James is right about Lucy, obviously, and he just as obviously lusts after her. One day, he finds her bathing in a pond, and tells her she should remove herself from that pond, and quick, because it has a terrible history. Lucy, naked and full of hatred for James, and his stories, tells him to go whistle, but he tells her the story of Dinker's Pond anyway, which involves a man with sawed-down teeth who ate live animals, an attempted lynching, and what parts of whom found their way into the pond where Lucy is now bathing, and why her choice to remain in that pond might not work out too well for her. And then that's what happens, and the story ends.
And it's a fine story. The kind of story that -- quite intentionally on Laymon's part, I believe -- reads as a throwback campfire story, to scare and disgust your friends with for a short period before everyone goes to sleep. And as such, it is almost exactly like the old Tales from the Crypt stories, complete with the nasty (which I don't mean in the pejorative sense) moralizing and comeuppance delivered to its most unlikable character. "Black Boots" was reminiscent of that comic, but "Dinker's Pond" could have come straight from its pages. Which, I stress again, is fine, because I love Tales from the Crypt. But new trails have not been blazed by either McCammon or Laymon, and what's even more curious is that I have a hard time believing that either writer thought they were, or cared much about, doing so. They had what they believed were good ideas for quick, mean little stories that crossed the horror story with the Western, so that's what they wrote. It's Lansdale and LoBrutto who oversold them.

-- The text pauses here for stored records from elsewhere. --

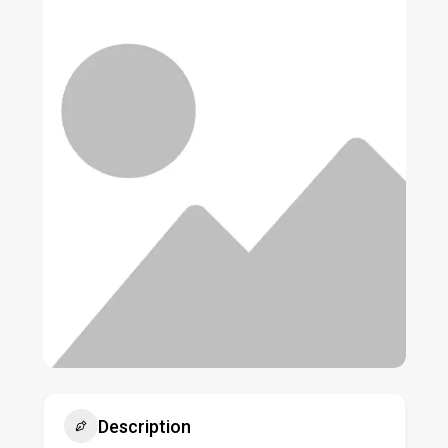
Description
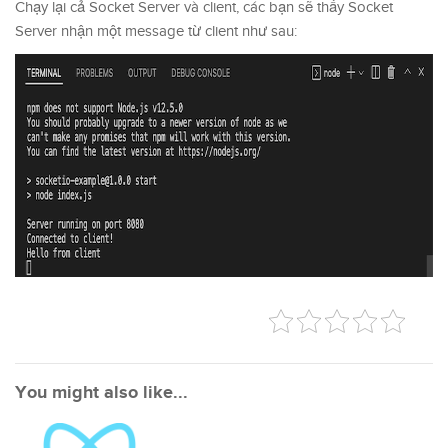
Chạy lại cả Socket Server và client, các bạn sẽ thấy Socket
Server nhận một message từ client như sau:
You might also like...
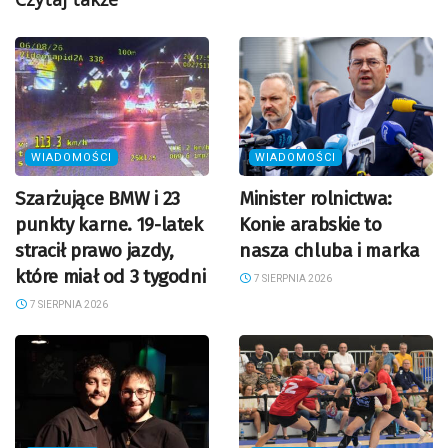
WIADOMOŚCI
WIADOMOŚCI
Szarżujące BMW i 23
Minister rolnictwa:
punkty karne. 19-latek
Konie arabskie to
stracił prawo jazdy,
nasza chluba i marka
które miał od 3 tygodni
7 SIERPNIA 2026
7 SIERPNIA 2026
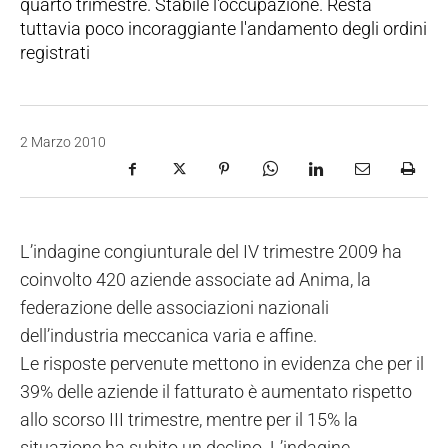
quarto trimestre. Stabile l'occupazione. Resta
tuttavia poco incoraggiante l'andamento degli ordini
registrati
2 Marzo 2010
L’indagine congiunturale del IV trimestre 2009 ha
coinvolto 420 aziende associate ad Anima, la
federazione delle associazioni nazionali
dell’industria meccanica varia e affine.
Le risposte pervenute mettono in evidenza che per il
39% delle aziende il fatturato è aumentato rispetto
allo scorso III trimestre, mentre per il 15% la
situazione ha subito un declino. L’indagine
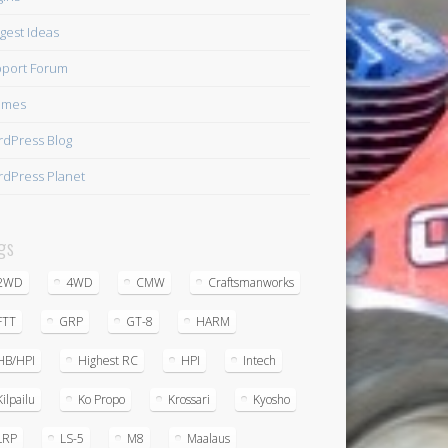
gest Ideas
port Forum
emes
dPress Blog
dPress Planet
gs
2WD
4WD
CMW
Craftsmanworks
FTT
GRP
GT-8
HARM
HB/HPI
Highest RC
HPI
Intech
Kilpailu
Ko Propo
Krossari
Kyosho
LRP
LS-5
M8
Maalaus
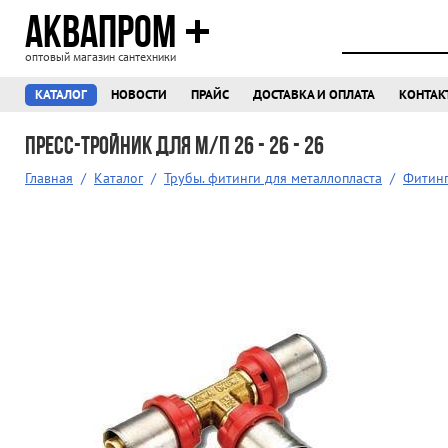
АКВАПРОМ
оптовый магазин сантехники
КАТАЛОГ
НОВОСТИ
ПРАЙС
ДОСТАВКА И ОПЛАТА
КОНТАК
Пресс-тройник для м/п 26 - 26 - 26
Главная
/
Каталог
/
Трубы. фитинги для металлопласта
/
Фитинг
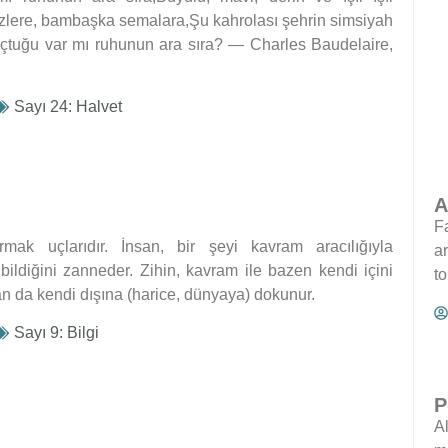
lere, bambaşka semalara,Şu kahrolası şehrin simsiyah
çtuğu var mı ruhunun ara sıra? — Charles Baudelaire,
Sayı 24: Halvet
A
F
mak uçlarıdır. İnsan, bir şeyi kavram aracılığıyla
ar
 bildiğini zanneder. Zihin, kavram ile bazen kendi içini
t
 da kendi dışına (harice, dünyaya) dokunur.
Sayı 9: Bilgi
P
Al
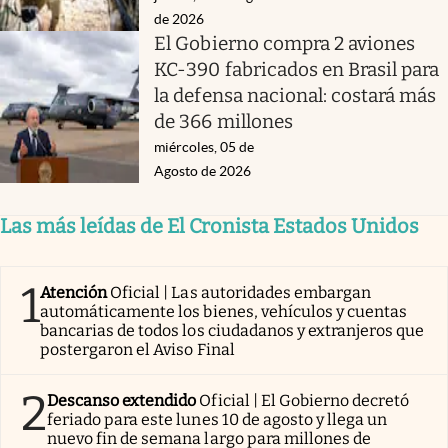
de 2026
El Gobierno compra 2 aviones
KC-390 fabricados en Brasil para
la defensa nacional: costará más
de 366 millones
miércoles, 05 de
Agosto de 2026
Las más leídas de El Cronista Estados Unidos
1
Atención
Oficial | Las autoridades embargan
automáticamente los bienes, vehículos y cuentas
bancarias de todos los ciudadanos y extranjeros que
postergaron el Aviso Final
2
Descanso extendido
Oficial | El Gobierno decretó
feriado para este lunes 10 de agosto y llega un
nuevo fin de semana largo para millones de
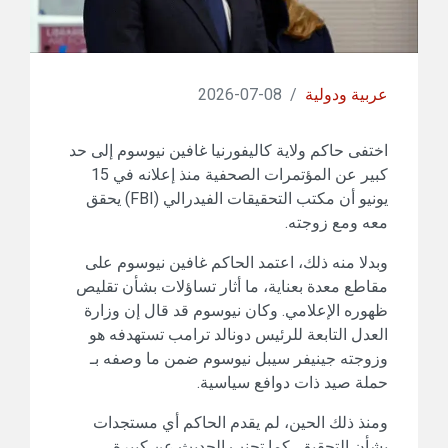
عربية ودولية
/
08-07-2026
اختفى حاكم ولاية كاليفورنيا غافين نيوسوم إلى حد
كبير عن المؤتمرات الصحفية منذ إعلانه في 15
يونيو أن مكتب التحقيقات الفيدرالي (FBI) يحقق
معه ومع زوجته.
وبدلا منه ذلك، اعتمد الحاكم غافين نيوسوم على
مقاطع معدة بعناية، ما أثار تساؤلات بشأن تقليص
ظهوره الإعلامي. وكان نيوسوم قد قال إن وزارة
العدل التابعة للرئيس دونالد ترامب تستهدفه هو
وزوجته جينيفر سيبل نيوسوم ضمن ما وصفه بـ
حملة صيد ذات دوافع سياسية.
ومنذ ذلك الحين، لم يقدم الحاكم أي مستجدات
بشأن التحقيق، كما تجنب الحديث عن كبيرة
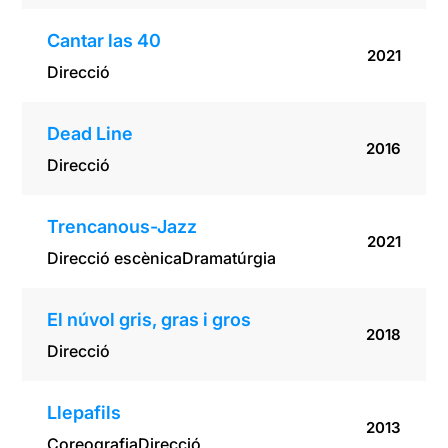
Cantar las 40
2021
Direcció
Dead Line
2016
Direcció
Trencanous-Jazz
2021
Direcció escènica
Dramatúrgia
El núvol gris, gras i gros
2018
Direcció
Llepafils
2013
Coreografia
Direcció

One more thing, though. I'm going to break a rule here, one I don't think I told anyone about, but even new readers have probably picked up on. This whole series of posts about horror fiction is, essentially, a diary of my experiences reading nothing but horror fiction for a month. To make things interesting for myself, I've chosen, this year and last year, to only read stories and novels that I'd never read before. In fairness to Lansdale and LoBrutto, however, I do want to very quickly say that the Chet Williamson story I referred to at the top of this post, "Yore Skin's Jes's Soft 'N Purty...He Said" really does live up to the standards that the editors of Razored Saddles claim they'd set for the whole anthology. It's been quite a while since I read it -- I read it the same day the book arrived in my mailbox -- but it sure has hung with me since then. No gunfighters, no guns, even, I don't think, it instead revolves around a homosexual writer of pulp dime novels, and his quest for...something something. Read it for yourself, but it's a messed up story that is, at the same time, unpleasantly moving, and, I would say, probably very much a Western. Of a particular sort, anyway: it's own sort. Maybe when I get around to reading the rest of Razored Saddles, I'll find more stories like it.